**Reading passage:**
One of the major benefits that SYCL provides is to enable developers to write kernels using a subset of standard C++ features.

Examples of standard C++ features supported in the current specification are templates, classes, operator overloading, static polymorphism and lambdas. SYCL 2020 further enables Class Template Argument Deduction (CTAD), and deduction Guides from C++17.

16. Which C++ language features does SYCL not support?

SYCL does not impose any restrictions on the C++ language features that can be used on the host. For device kernels, certain restrictions apply just like most other languages for devices. These include dynamic polymorphism (aka virtual functions and inheritance), function pointers, dynamic memory allocation, exceptions, and runtime type information as their support cannot be guaranteed by the hardware on some devices.

However, by using the modern features of C++ there are alternative ways to achieve the same thing.

A way to achieve dynamic polymorphism in SYCL is described in this blog post or you can use for example some C++17 std::variant with std::visit.

**Input material:**

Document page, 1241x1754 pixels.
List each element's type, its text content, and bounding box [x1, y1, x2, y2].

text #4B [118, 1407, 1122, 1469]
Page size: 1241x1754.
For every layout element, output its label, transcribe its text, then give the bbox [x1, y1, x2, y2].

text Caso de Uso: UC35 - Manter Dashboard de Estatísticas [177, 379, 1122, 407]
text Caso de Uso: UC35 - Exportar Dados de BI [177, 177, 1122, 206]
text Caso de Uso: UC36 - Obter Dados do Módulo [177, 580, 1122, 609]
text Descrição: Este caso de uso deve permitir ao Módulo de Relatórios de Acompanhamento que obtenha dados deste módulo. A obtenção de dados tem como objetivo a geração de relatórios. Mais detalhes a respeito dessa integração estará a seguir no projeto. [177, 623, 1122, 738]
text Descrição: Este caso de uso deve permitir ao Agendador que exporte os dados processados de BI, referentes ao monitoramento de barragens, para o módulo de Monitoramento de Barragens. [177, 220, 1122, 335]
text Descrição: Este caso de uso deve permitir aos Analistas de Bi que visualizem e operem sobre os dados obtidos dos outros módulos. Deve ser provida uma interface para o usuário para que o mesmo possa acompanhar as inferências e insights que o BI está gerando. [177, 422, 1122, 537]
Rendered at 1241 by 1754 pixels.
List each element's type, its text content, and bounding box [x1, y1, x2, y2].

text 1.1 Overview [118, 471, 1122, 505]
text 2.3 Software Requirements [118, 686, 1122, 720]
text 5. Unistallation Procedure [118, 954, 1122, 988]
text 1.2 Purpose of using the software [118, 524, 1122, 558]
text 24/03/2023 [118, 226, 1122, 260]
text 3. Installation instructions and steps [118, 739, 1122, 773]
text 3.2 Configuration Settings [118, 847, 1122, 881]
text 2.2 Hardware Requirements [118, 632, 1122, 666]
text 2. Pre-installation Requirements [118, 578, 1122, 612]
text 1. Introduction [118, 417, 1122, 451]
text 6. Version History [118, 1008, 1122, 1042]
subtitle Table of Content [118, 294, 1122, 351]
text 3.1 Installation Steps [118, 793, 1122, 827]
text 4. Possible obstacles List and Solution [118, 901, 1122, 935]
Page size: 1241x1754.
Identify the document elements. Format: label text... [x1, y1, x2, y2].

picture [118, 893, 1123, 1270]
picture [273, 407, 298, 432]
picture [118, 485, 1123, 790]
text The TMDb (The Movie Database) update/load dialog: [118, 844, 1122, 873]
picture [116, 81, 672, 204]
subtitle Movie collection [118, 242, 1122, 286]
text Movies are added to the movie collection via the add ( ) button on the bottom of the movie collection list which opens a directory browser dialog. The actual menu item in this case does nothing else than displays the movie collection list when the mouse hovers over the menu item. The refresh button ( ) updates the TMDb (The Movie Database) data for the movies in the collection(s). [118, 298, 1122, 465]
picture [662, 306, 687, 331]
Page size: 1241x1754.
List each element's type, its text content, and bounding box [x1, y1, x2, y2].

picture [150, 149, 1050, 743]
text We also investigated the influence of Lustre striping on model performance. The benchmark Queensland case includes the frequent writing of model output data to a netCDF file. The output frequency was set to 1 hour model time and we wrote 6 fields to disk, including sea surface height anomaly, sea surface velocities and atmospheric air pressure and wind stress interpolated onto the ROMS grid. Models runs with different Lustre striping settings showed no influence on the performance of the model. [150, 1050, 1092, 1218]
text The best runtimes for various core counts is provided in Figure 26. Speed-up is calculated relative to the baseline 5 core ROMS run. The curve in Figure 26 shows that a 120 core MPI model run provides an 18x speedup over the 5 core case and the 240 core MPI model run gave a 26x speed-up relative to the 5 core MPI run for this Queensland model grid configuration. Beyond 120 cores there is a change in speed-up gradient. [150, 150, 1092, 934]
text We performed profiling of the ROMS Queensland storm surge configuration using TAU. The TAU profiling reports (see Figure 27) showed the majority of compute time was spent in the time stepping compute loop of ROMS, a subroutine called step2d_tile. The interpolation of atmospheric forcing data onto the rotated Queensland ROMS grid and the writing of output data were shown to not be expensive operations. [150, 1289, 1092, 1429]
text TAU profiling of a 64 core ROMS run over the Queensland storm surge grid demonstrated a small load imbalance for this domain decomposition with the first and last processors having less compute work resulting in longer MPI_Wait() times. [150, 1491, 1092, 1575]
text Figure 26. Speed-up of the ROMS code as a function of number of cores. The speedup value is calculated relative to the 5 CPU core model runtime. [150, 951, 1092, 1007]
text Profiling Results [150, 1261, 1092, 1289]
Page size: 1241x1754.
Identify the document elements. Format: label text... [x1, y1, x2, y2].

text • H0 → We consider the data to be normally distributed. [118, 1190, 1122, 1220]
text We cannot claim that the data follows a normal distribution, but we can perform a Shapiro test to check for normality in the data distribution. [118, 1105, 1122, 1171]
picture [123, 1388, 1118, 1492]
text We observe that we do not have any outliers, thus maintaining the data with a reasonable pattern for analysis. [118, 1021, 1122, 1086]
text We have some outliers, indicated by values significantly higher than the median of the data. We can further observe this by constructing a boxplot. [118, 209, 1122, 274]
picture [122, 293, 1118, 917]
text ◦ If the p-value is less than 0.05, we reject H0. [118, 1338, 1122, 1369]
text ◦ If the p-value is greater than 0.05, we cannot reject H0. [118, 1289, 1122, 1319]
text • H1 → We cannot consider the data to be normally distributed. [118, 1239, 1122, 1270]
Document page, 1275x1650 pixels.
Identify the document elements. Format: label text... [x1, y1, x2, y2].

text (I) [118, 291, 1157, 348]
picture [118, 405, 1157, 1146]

**Exercise tasks:**
1. According to the SYCL passage, which C++17 features does SYCL 2020 further enable?
2. In the listing, take the lines starting at its first line and ending at the line containing "text #4B [118, 1407, 1122, 1469]". Reproduce them with "bounding box" swapped for "enclosing box", leaving everything else unchanged.

**Responses per task:**
1. Class Template Argument Deduction (CTAD) and deduction guides.

2.
Document page, 1241x1754 pixels.
List each element's type, its text content, and enclosing box [x1, y1, x2, y2].

text #4B [118, 1407, 1122, 1469]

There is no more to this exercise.